Simplified operations: Less manual work, faster recovery, lower risk

Security and operational resilience are not separate concerns. Every hour your team spends manually patching, configuring firewalls, or managing scanner infrastructure is an hour they aren't spending on threat response. Flex 7.0 deliberately reduces that overhead.

  • Application QoS lets you allocate guaranteed CPU and memory to each  NetBackup or Malware Scanner instance, resolving the noisy neighbor problem where a high-volume job monopolizes I/O, other jobs stall, and backup windows slip without a clear cause.
  • Long-Term Retention is now available directly on Flex appliances, eliminating the architectural complexity of maintaining separate infrastructure to meet compliance retention requirements for data like financial records, healthcare data, and legal archives. With this release, Flex Appliances are the next generation of Access 3360 appliances.
  • Dynamic FC Rescans allow new Fibre Channel (FC) devices to be discovered without restarting application instances. This eliminates the maintenance windows that FC topology changes previously required, while parallel upgrade execution cuts roughly an hour from cluster update windows with zero-day NetBackup release support.

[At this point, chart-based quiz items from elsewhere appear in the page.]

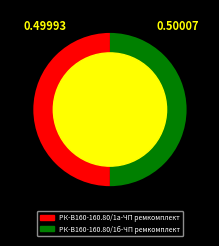

Do РК-В160-160.80/1а-ЧП ремкомплект and РК-В160-160.80/1б-ЧП ремкомплект together represent more than half of the pie?

Yes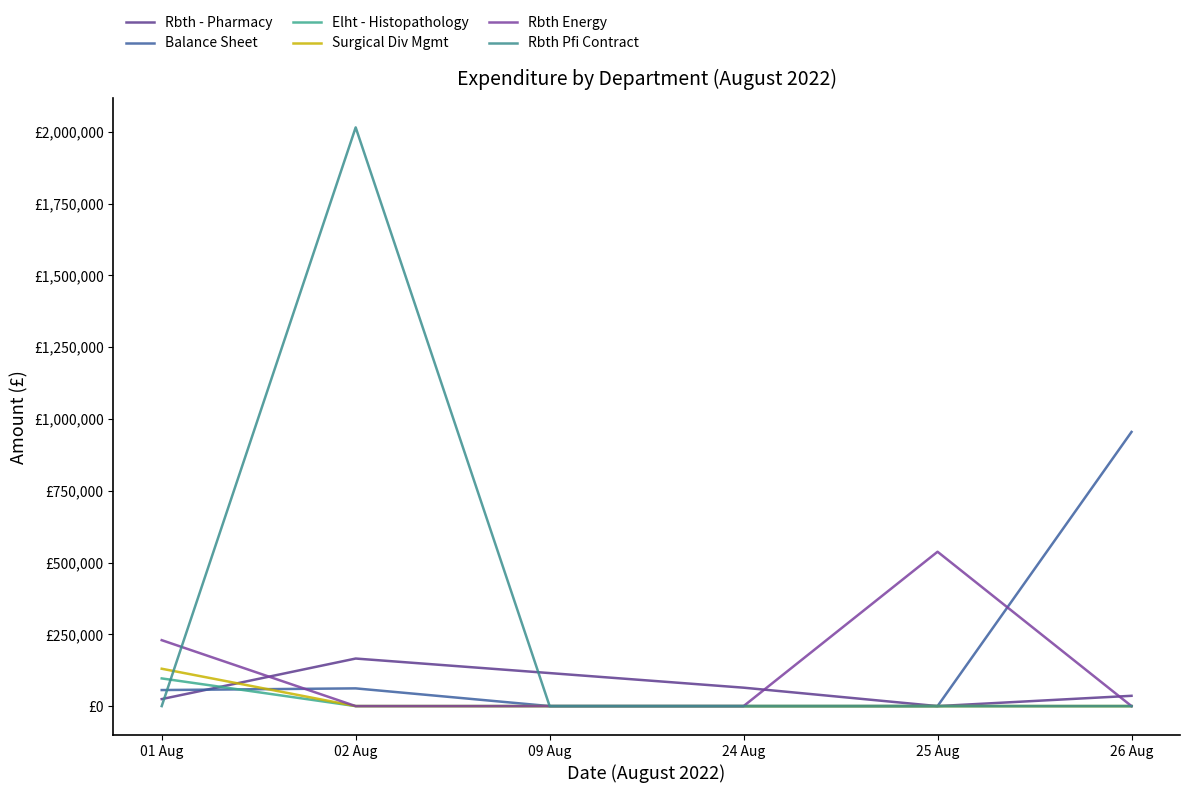

What is the sum of the Rbth Energy values at 02 Aug and 25 Aug?

537596.5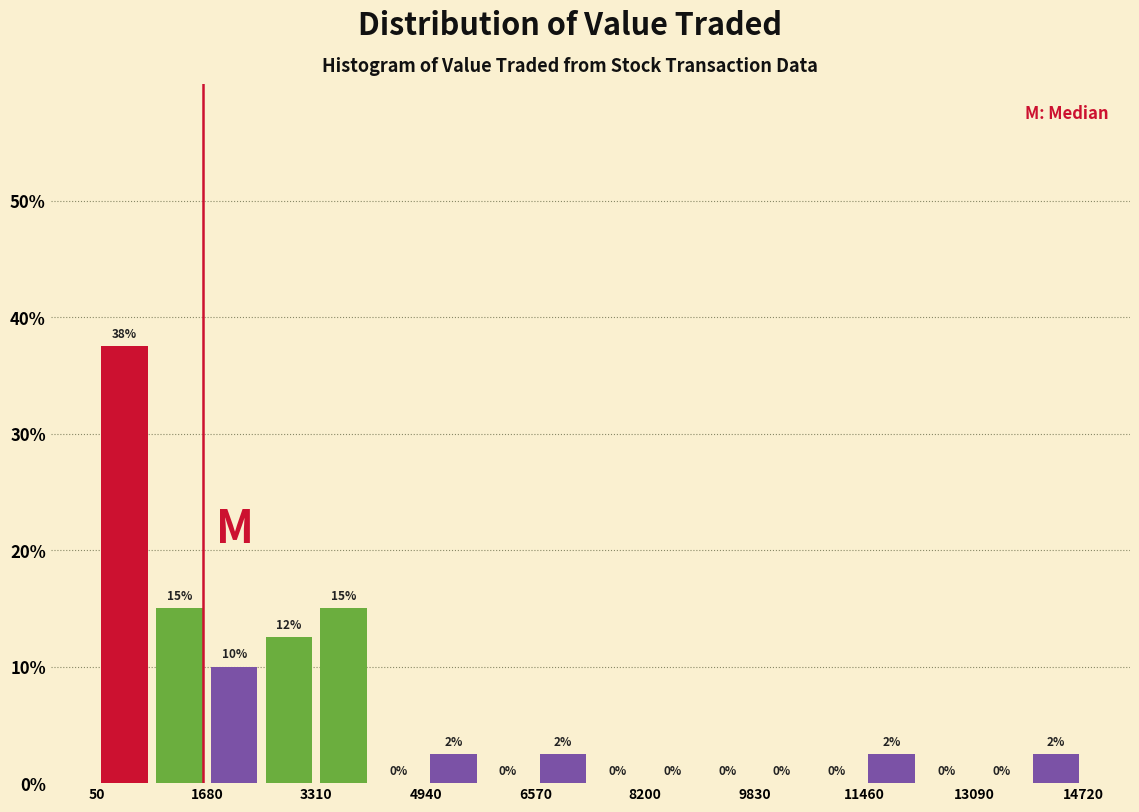

Which range on the x-axis has the tallest bar?

0 to 800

Running NetBackup on your own infrastructure

If you're running NetBackup on your own infrastructure with separate primary servers, media servers, and third-party storage—you already know the operational cost. Sometimes referred to as BYO (Bring Your Own) infrastructure, every component requires its own hardening, patching, monitoring, and skills. 

The security controls in Flex 7.0 including multi-person authorization, Network Access Control, integrated malware scanning, and SED enterprise lockdown by default—are all platform behaviors, not software features you can retrofit onto a fragmented stack. They work because the hardware, OS, networking, and NetBackup software are integrated and governed together.

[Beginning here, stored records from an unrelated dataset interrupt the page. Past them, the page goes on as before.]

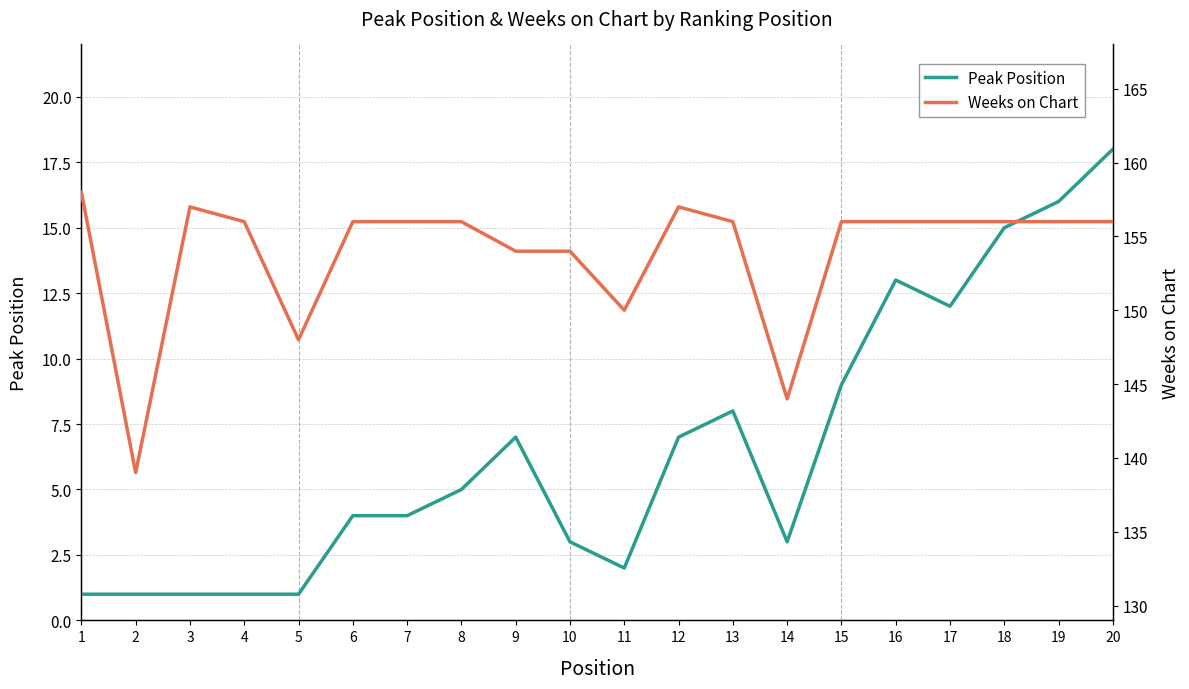

How many lines are shown in the chart?

2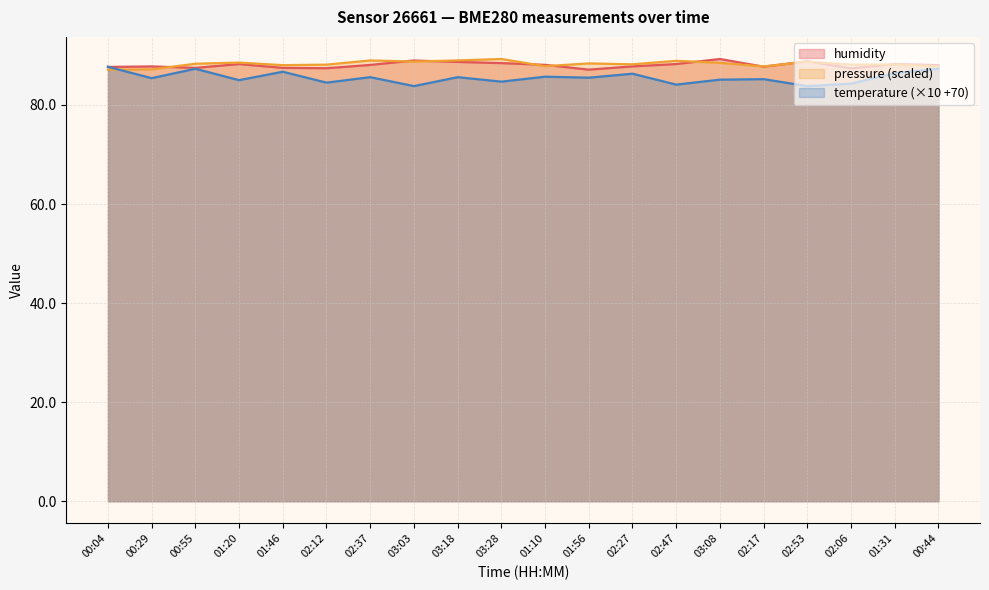

At which category does temperature reach its first local peak?

00:55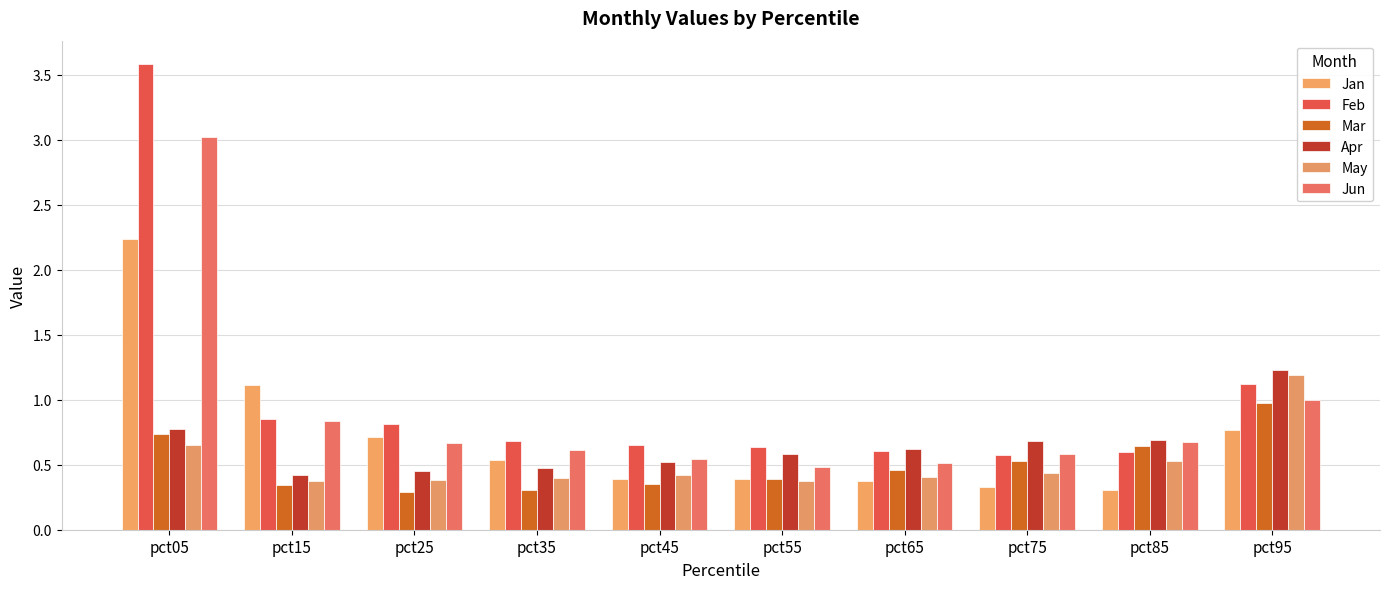

At which category is the sum across all series the highest?

pct05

The question isn't whether BYO can be made secure and continuously maintained. It can, but at a significant ongoing cost and complexity.

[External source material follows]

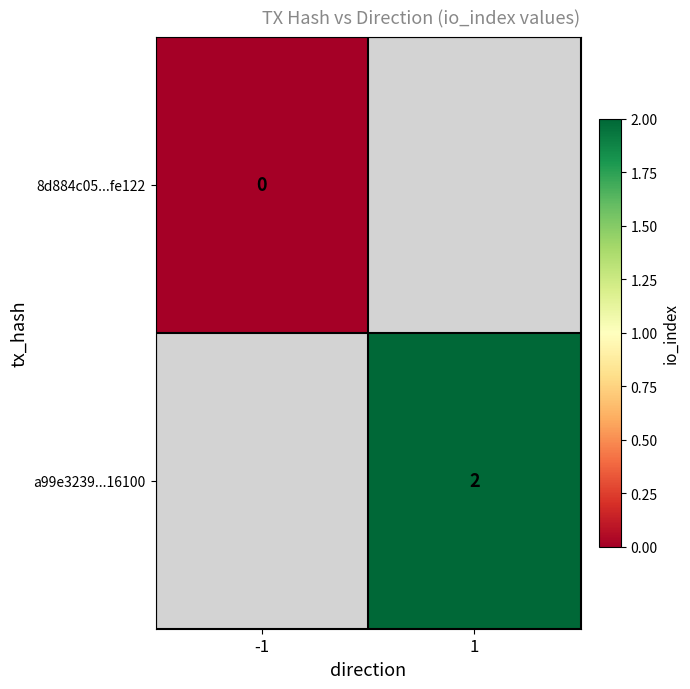

The a99e3239...16100 series shows 3 at 1. True or false?

False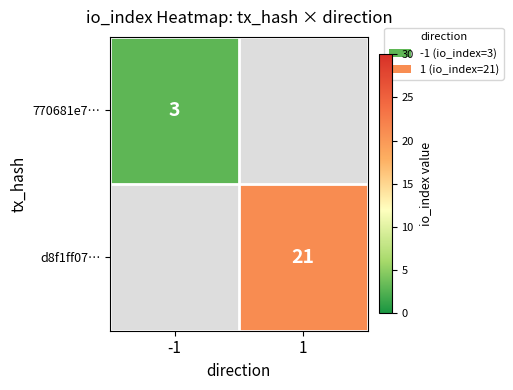

The value of 770681e7… at -1 is 1.5. True or false?

False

Many organizations are now exploring ways to simplify operations and reduce the effort required to manage multiple layers of infrastructure. Flex 7.0 brings these capabilities together in a converged, hardened system where many security and operational controls are already built in. With the latest 5270 and 5372 generation, the TCO equation has evolved, making it worth revisiting how Flex can streamline operations while maintaining the control teams expect. 

The bottom line

Flex 7.0 is the answer to a specific question security teams are increasingly being asked: Can you prove that a compromised backup admin account cannot destroy your recovery capability?

The answer with Flex 7.0 is yes. It builds the auditable governance layer that makes the foundation laid by previous generations defensible. If your backup infrastructure isn't there yet, now is the time to consider Flex-based appliances to close the gap.